Say I have a pandas dataframe like,
id,date,school,name
1,2019-01-01,U,Doug
1,2021-01-01,U,Chris
1,2022-01-01,U,Chris
1,2023-01-01,U,Chris
1,2022-01-01,K,Liam
3,2024-01-01,M,Nancy
3,2024-01-01,M,Betty
How would I transform it into a format,
id,school,name1,name2
1,U,Doug,Chris
1,K,Liam,''
3,M,Nancy,Betty
I.e. I want to group by IDs and Schools, and create new columns for each unique Name.

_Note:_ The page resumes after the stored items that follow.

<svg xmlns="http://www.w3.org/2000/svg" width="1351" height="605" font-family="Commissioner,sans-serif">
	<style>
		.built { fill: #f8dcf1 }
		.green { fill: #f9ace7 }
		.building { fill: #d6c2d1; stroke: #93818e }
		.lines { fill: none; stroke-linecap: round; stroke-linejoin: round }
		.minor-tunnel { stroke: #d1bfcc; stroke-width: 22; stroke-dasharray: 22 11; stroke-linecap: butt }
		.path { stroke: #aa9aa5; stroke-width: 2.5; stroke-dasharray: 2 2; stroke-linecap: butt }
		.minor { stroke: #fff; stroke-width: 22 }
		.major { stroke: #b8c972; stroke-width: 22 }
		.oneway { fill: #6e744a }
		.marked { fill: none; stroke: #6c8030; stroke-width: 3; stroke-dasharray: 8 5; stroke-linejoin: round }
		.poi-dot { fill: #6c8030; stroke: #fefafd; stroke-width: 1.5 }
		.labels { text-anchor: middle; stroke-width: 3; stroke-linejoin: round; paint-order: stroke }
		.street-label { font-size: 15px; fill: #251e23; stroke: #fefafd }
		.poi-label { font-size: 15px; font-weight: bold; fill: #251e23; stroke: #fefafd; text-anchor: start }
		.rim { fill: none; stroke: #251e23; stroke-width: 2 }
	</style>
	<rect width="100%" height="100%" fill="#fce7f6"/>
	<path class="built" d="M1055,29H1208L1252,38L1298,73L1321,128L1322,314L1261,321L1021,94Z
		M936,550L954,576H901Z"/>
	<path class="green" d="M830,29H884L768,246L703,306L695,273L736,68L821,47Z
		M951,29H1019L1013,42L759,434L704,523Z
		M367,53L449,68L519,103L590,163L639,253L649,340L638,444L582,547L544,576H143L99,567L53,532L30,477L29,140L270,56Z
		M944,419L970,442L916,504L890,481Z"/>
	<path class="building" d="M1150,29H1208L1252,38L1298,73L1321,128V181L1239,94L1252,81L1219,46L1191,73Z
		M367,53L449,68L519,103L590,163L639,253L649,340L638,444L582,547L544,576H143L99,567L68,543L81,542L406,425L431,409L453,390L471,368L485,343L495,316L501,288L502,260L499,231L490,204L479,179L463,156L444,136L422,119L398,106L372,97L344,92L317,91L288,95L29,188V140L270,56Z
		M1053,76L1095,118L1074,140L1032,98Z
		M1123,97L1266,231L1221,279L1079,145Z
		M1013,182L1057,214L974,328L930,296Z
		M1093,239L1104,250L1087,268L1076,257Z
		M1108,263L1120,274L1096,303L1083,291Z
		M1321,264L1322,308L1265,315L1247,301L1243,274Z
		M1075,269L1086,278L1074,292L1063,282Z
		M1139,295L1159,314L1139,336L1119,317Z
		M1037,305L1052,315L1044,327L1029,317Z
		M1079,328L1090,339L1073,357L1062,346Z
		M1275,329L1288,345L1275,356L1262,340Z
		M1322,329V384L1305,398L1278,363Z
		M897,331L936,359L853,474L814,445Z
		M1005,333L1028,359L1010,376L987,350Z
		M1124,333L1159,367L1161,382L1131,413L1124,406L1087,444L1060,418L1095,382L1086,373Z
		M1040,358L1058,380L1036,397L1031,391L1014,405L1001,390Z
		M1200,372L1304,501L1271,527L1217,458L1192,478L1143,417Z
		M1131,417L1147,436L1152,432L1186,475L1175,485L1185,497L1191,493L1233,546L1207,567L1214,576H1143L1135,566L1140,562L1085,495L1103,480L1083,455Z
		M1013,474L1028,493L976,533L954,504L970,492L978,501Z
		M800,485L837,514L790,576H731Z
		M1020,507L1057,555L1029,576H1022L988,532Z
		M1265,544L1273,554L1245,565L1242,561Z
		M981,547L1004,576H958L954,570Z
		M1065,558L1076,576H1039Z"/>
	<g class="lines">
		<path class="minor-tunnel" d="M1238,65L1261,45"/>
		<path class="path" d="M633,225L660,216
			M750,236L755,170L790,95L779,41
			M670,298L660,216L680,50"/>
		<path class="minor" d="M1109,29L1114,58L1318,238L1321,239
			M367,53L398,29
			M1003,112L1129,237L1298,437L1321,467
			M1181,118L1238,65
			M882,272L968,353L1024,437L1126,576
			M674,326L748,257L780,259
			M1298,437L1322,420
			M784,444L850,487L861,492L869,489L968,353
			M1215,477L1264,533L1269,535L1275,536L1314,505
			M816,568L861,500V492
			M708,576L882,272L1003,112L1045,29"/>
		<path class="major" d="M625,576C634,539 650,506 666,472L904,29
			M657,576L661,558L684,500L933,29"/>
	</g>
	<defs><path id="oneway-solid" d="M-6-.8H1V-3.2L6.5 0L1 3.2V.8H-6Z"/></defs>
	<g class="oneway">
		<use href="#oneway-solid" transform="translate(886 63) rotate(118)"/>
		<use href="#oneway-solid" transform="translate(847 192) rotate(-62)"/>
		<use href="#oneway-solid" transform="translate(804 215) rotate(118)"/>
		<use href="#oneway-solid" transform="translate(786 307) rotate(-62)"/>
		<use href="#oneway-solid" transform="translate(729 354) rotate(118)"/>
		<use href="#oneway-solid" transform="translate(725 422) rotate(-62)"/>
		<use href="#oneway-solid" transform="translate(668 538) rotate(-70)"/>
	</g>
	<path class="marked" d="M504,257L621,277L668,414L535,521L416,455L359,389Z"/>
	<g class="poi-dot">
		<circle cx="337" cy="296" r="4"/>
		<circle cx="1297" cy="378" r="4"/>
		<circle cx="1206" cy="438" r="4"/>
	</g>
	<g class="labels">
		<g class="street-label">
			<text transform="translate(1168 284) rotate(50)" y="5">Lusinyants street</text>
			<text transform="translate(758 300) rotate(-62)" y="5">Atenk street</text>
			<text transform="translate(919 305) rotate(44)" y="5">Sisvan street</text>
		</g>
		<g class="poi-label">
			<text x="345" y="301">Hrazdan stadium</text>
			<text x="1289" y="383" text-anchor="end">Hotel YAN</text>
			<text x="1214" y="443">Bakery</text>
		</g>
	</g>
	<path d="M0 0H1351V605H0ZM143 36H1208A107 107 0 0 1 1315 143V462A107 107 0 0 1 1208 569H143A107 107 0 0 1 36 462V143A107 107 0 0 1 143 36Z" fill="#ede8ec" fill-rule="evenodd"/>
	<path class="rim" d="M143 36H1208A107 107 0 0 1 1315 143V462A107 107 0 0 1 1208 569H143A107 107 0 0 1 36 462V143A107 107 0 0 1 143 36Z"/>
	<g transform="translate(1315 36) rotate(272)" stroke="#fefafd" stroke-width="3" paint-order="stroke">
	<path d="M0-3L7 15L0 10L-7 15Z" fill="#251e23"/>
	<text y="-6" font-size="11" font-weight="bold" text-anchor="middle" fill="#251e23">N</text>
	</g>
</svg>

Here is the code to get started.
import pandas as pd
d = {
'id': [1,1,1,1,2,3,3],
'date': ['2019-01-01', '2021-01-01', '2022-01-01', '2023-01-01', '2022-01-01', '2024-01-01', '2024-01-01'],
'school': ['U','U','U','U','K','M','M'],
'name': ['Doug','Chris','Chris','Chris','Liam','Nancy','Betty']
}
df = pd.DataFrame(d)
You could use this code to get the unique names by id and school. Then move each element in each row's list into a separate column and finally rename the columns.

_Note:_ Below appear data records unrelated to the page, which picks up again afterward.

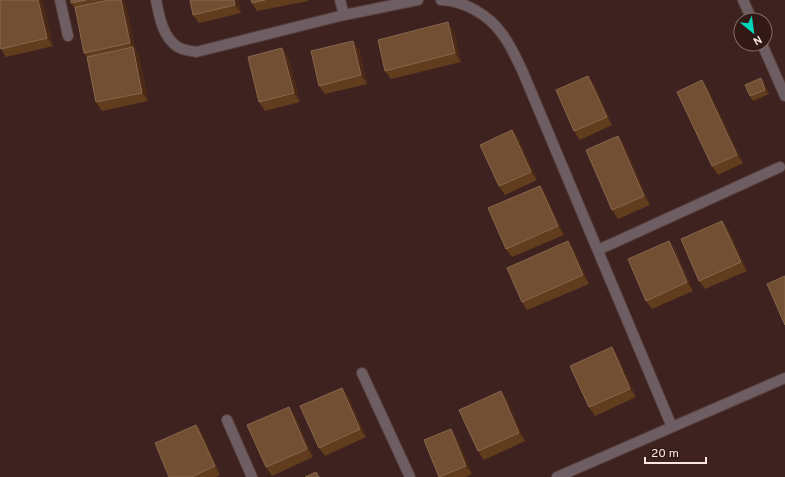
<svg xmlns="http://www.w3.org/2000/svg" width="785" height="477" viewBox="0 0 785 477" font-family="Overpass,sans-serif">
	<style>
		.lines { fill: none; stroke-linecap: round; stroke-linejoin: round }
		.service-casing { stroke: #583e3b; stroke-width: 12 }
		.minor-casing { stroke: #583e3b; stroke-width: 12 }
		.tertiary-casing { stroke: #583e3b; stroke-width: 12 }
		.service { stroke: #6d5e63; stroke-width: 10 }
		.minor { stroke: #6d5e63; stroke-width: 10 }
		.tertiary { stroke: #6d5e63; stroke-width: 10 }
		.wall { fill: #613d1d }
		.shaded-wall { fill: #4c2a15 }
		.building { fill: #724f32; stroke: #87674e }
	</style>
	<rect width="100%" height="100%" fill="#3e221f"/>
	<g class="lines">
		<!-- service casing -->
		<g class="service-casing">
			<polyline id="service" points="60,0 68,36"/>
		</g>
		<!-- minor casing -->
		<g class="minor-casing">
			<g id="minor">
				<path d="M156,0C159,16 163,38 178,47C182,50 191,51 196,52L344,15L418,0"/>
				<polyline points="340,0 344,15"/>
				<path d="M441,0C465,1 489,15 503,35C511,46 516,58 522,70L672,427"/>
				<polyline points="598,250 780,167"/>
				<polyline points="362,373 410,477"/>
				<polyline points="227,420 252,477"/>
				<polyline points="557,477 785,378"/>
			</g>
		</g>
		<!-- tertiary casing -->
		<g class="tertiary-casing">
			<g id="tertiary">
				<polyline points="743,0 752,20"/>
				<polyline points="762,44 785,96"/>
			</g>
		</g>
		<!-- service -->
		<use href="#service" class="service"/>
		<!-- minor -->
		<use href="#minor" class="minor"/>
		<!-- tertiary -->
		<use href="#tertiary" class="tertiary"/>
	</g>
	<!-- wall -->
	<g class="wall">
		<polygon points="42,0 53,46 6,57 1,49"/>
		<polygon points="71,0 123,0 123,2 126,6 136,52 139,56 148,101 102,111 96,102 87,57 84,53 75,8 71,3"/>
		<polygon points="238,0 241,13 199,23 193,15"/>
		<polygon points="251,0 308,0 308,1 257,11 252,3"/>
		<polygon points="454,31 461,62 391,79 385,71"/>
		<polygon points="282,48 288,57 300,102 265,111 259,102"/>
		<polygon points="359,49 367,84 325,94 319,86"/>
		<polygon points="702,80 708,89 743,163 718,175 712,166"/>
		<polygon points="764,82 769,94 753,101 750,96"/>
		<polygon points="594,84 612,125 580,140 574,131"/>
		<polygon points="512,130 518,138 537,180 505,195 499,186"/>
		<polygon points="618,136 624,144 650,205 618,219 612,210"/>
		<polygon points="540,186 546,195 564,235 512,257 506,249"/>
		<polygon points="728,229 747,271 705,289 699,281"/>
		<polygon points="669,241 675,249 693,291 652,309 646,301"/>
		<polygon points="574,249 589,284 527,310 522,302"/>
		<polygon points="618,356 636,397 595,416 589,407"/>
		<polygon points="501,391 507,400 525,441 484,460 478,451"/>
		<polygon points="348,396 366,437 325,456 319,448"/>
		<polygon points="289,407 295,416 313,457 272,476 266,467"/>
		<polygon points="196,425 202,433 220,475 216,477 169,477"/>
		<polygon points="457,438 472,474 466,477 439,477"/>
	</g>
	<!-- shaded-wall -->
	<g class="shaded-wall">
		<polygon points="38,0 42,0 53,46 47,38"/>
		<polygon points="121,0 123,0 123,2 126,6 136,52 130,43"/>
		<polygon points="234,0 238,0 241,13 235,5"/>
		<polygon points="448,22 454,31 461,62 455,53"/>
		<polygon points="353,41 359,49 367,84 361,75"/>
		<polygon points="133,47 139,56 148,101 142,93"/>
		<polygon points="282,48 288,57 300,102 294,93"/>
		<polygon points="588,76 594,84 612,125 607,117"/>
		<polygon points="761,78 764,82 769,94 765,90"/>
		<polygon points="702,80 708,89 743,163 737,155"/>
		<polygon points="512,130 518,138 537,180 531,172"/>
		<polygon points="618,136 624,144 650,205 644,196"/>
		<polygon points="540,186 546,195 564,235 558,226"/>
		<polygon points="722,221 728,229 747,271 741,262"/>
		<polygon points="568,241 574,249 589,284 583,275"/>
		<polygon points="669,241 675,249 693,291 687,282"/>
		<polygon points="612,347 618,356 636,397 630,389"/>
		<polygon points="342,388 348,396 366,437 360,429"/>
		<polygon points="501,391 507,400 525,441 519,433"/>
		<polygon points="289,407 295,416 313,457 307,449"/>
		<polygon points="196,425 202,433 220,475 215,466"/>
		<polygon points="451,429 457,438 472,474 466,466"/>
	</g>
	<!-- building -->
	<g class="building">
		<polygon points="0,0 38,0 47,38 1,49 0,46"/>
		<polygon points="71,0 86,0 71,3"/>
		<polygon points="110,0 121,0 130,43 84,53 75,7"/>
		<polygon points="190,0 234,0 235,5 193,15"/>
		<polygon points="251,0 265,0 252,3"/>
		<polygon points="448,22 455,53 385,71 378,40"/>
		<polygon points="353,41 361,75 319,86 311,51"/>
		<polygon points="133,47 142,93 96,102 87,57"/>
		<polygon points="282,48 294,93 259,102 248,57"/>
		<polygon points="588,76 607,117 574,131 556,90"/>
		<polygon points="761,78 765,90 750,96 745,85"/>
		<polygon points="702,80 737,155 712,166 677,92"/>
		<polygon points="512,130 531,172 499,186 480,145"/>
		<polygon points="618,136 644,196 612,210 586,150"/>
		<polygon points="540,186 558,226 506,249 488,208"/>
		<polygon points="722,221 741,262 699,281 681,239"/>
		<polygon points="568,241 583,275 522,302 507,268"/>
		<polygon points="669,241 687,282 646,301 628,259"/>
		<polygon points="785,276 785,325 767,284"/>
		<polygon points="612,347 630,389 589,407 570,366"/>
		<polygon points="342,388 360,429 319,448 300,406"/>
		<polygon points="501,391 519,433 478,451 459,410"/>
		<polygon points="289,407 307,449 266,467 247,425"/>
		<polygon points="196,425 215,466 191,477 169,477 155,443"/>
		<polygon points="451,429 466,466 439,477 424,440"/>
		<polygon points="316,472 319,477 305,477"/>
	</g>
	<!-- north arrow -->
	<g transform="translate(753 32) rotate(151)"><circle r="19" fill="#331915" stroke="#836b68"/>
	<path d="M0-3L7 15L0 10L-7 15Z" fill="#01d5b7"/>
	<text y="-6" font-size="11" font-weight="bold" text-anchor="middle" fill="#fae7e4">N</text>
	</g>
	<!-- scale -->
	<path d="M645 457v6h61v-6" fill="none" stroke="#fae7e4" stroke-width="2"/>
	<text x="651" y="457" font-size="12" fill="#fae7e4" stroke="#331915" stroke-width="3" paint-order="stroke">20 m</text>
</svg>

df_grouped = df.groupby(['id', 'school'])['name'].unique().apply(pd.Series) df_grouped = df_grouped.rename(columns={x: f"name{x+1}" for x in df_grouped.columns}) df_grouped
Output:
id | school | name1 | name2 |
---|---|---|---|
1 | U | Doug | Chris |
2 | K | Liam | NaN |
3 | M | Nancy | Betty |
Note that our outputs don’t match exactly because there is a slight mismatch in id for school K between your code and the example you provided.